To make a model visually appear to be travel at a realistic speed, you have to scale the relationship of size and speed. As you suggested, this means that the model would travel the same number of fuselage lengths per second as does the real plane. Then it looks right to the eye as it flies by. To accomplish this requires that the model weight be scaled by a definite ratio to the real plane. Without going into the math, it works out that "fourth power scaling" will get you the appearance of scale speed. As an example:

If we want to make a DC-3 model that is 1/12 of full size, the weight needs to be 1/12 X 1/12 X 1/12 X 1/12, or 1/20,736 of the full size airplane's weight. Since the weight of a full size DC-3 is around 35,000 lbs, the model would need to weigh 35,000 / 20,736 = 1.7 lbs to fly at scale speed with a similar stall margin.

That's why we don't see many models flying at scale speeds.

There is a further complication in this weight scaling business. If a model is "fourth power scaled", it only looks right in straight flight. A model scaled to fly at that speed will make non-scale maneuvers. For instance, a turn at any given bank angle will have an unrealistically small radius. If you were to scale a fighter or aerobatic plane, the loops would look impossibly small compared to the size of the model.

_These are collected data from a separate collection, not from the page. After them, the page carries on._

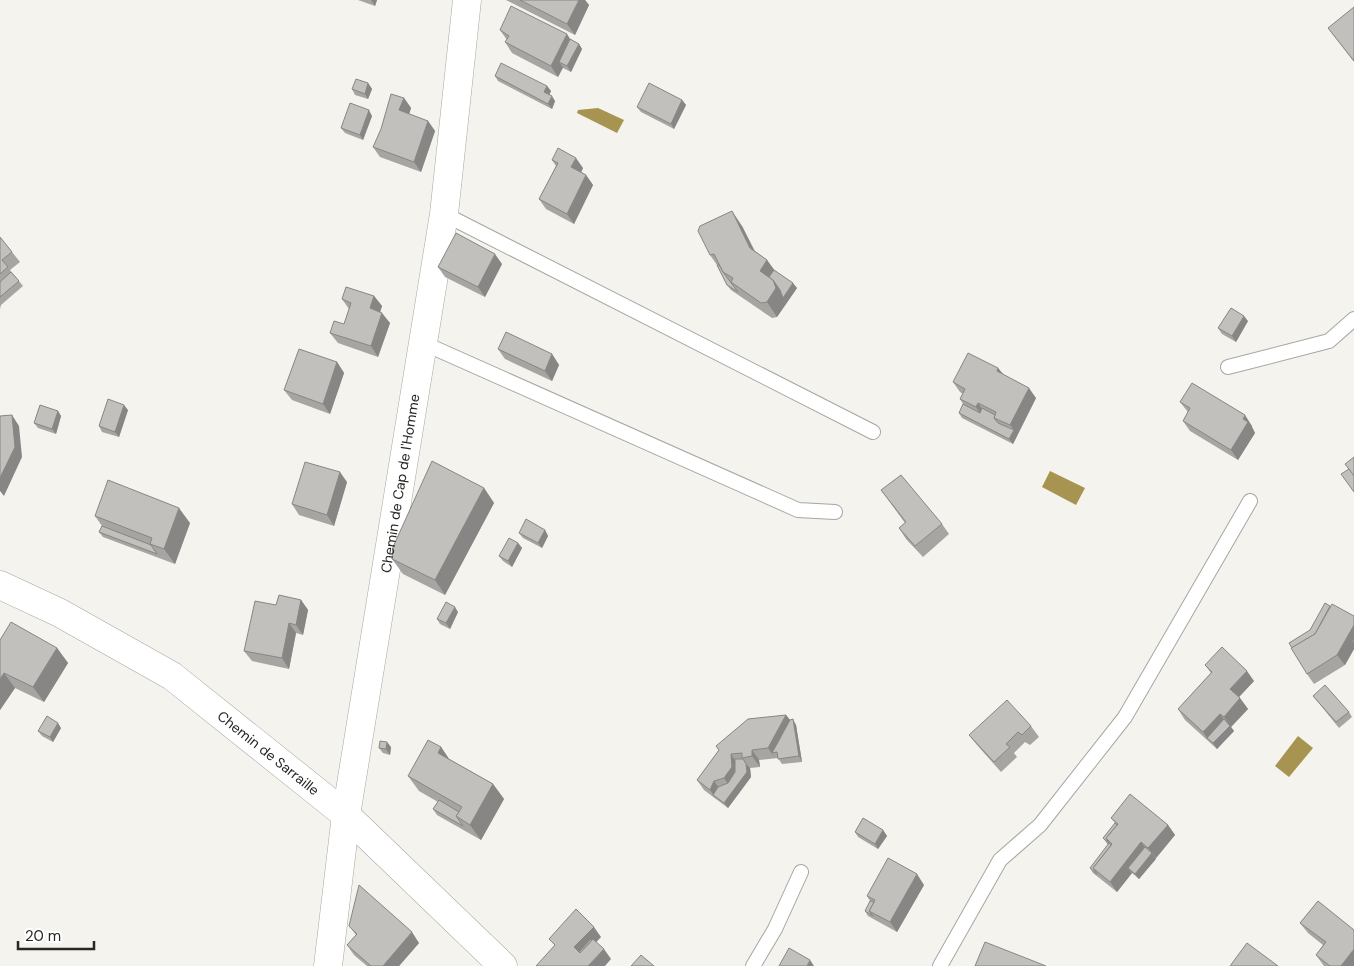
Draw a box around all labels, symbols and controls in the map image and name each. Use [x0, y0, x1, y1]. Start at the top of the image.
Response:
street label: Chemin de Cap de l'Homme [377, 393, 424, 574]
street label: Chemin de Sarraille [214, 707, 323, 799]
scale bar [18, 918, 94, 950]
text: 20 m [25, 926, 61, 946]

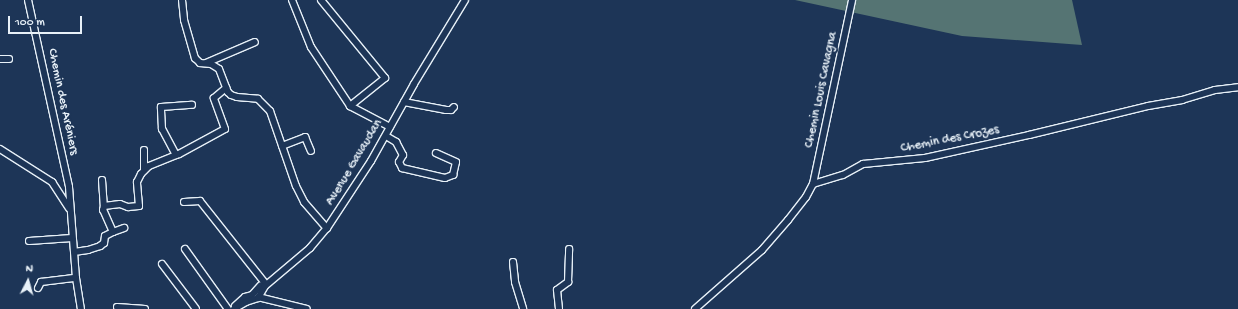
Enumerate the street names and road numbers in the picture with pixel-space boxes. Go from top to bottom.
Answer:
street label: Chemin Louis Cavagna [802,31,842,149]
street label: Chemin des Aréniers [43,47,81,157]
street label: Avenue Gavaudan [323,117,387,209]
street label: Chemin des Crozes [900,123,1000,157]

In order to make the size of your maneuvers look right, it is necessary to do "third power scaling". That is, the model weight would be 1/12 X 1/12 X 1/12, or 1/1,728 of full scale. That would be 35,000 / 1,728 = 20 lbs. But then the speed looks too fast.

The bottom line is that there is only one scale ratio which gives a perfect match of both speed and maneuver size. Unfortunately, that's full size.

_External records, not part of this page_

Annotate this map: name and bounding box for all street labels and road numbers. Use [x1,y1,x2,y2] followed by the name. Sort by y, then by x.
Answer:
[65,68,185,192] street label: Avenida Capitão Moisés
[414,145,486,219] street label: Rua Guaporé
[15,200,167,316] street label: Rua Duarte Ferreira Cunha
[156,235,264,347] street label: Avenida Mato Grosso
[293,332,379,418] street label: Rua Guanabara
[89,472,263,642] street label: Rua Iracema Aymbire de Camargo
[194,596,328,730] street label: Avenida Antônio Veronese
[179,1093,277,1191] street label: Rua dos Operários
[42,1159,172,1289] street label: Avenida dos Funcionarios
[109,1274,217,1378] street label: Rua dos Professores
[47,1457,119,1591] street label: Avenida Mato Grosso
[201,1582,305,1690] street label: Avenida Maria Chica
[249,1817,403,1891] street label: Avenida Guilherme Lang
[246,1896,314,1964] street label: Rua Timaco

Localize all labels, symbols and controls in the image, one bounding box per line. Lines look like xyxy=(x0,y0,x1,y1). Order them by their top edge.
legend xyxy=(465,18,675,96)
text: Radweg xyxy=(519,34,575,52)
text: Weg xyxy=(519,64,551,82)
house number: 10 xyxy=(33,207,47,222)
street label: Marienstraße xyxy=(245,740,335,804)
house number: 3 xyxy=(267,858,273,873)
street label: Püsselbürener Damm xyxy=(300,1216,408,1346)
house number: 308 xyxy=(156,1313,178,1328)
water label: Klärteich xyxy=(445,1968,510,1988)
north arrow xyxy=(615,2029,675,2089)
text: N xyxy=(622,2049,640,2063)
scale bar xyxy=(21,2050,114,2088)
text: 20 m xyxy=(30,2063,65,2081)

The best we can do with scale models is somewhat of a compromise between visual speed and maneuver size. That would be about "three point five power scaling". If you have a scientific calculator, you can do that. In the case of the 1/12 scale DC-3, the weight ratio would be 1/5985, or 5.8 lbs.

I'm sure there will be folks who will disagree with this analysis, but "the physics don't lie". There has been a lot of pretty good work done in this area over the years. An example of where serious scaling analysis is used would be flight testing of spin models by NACA and NASA.

Dick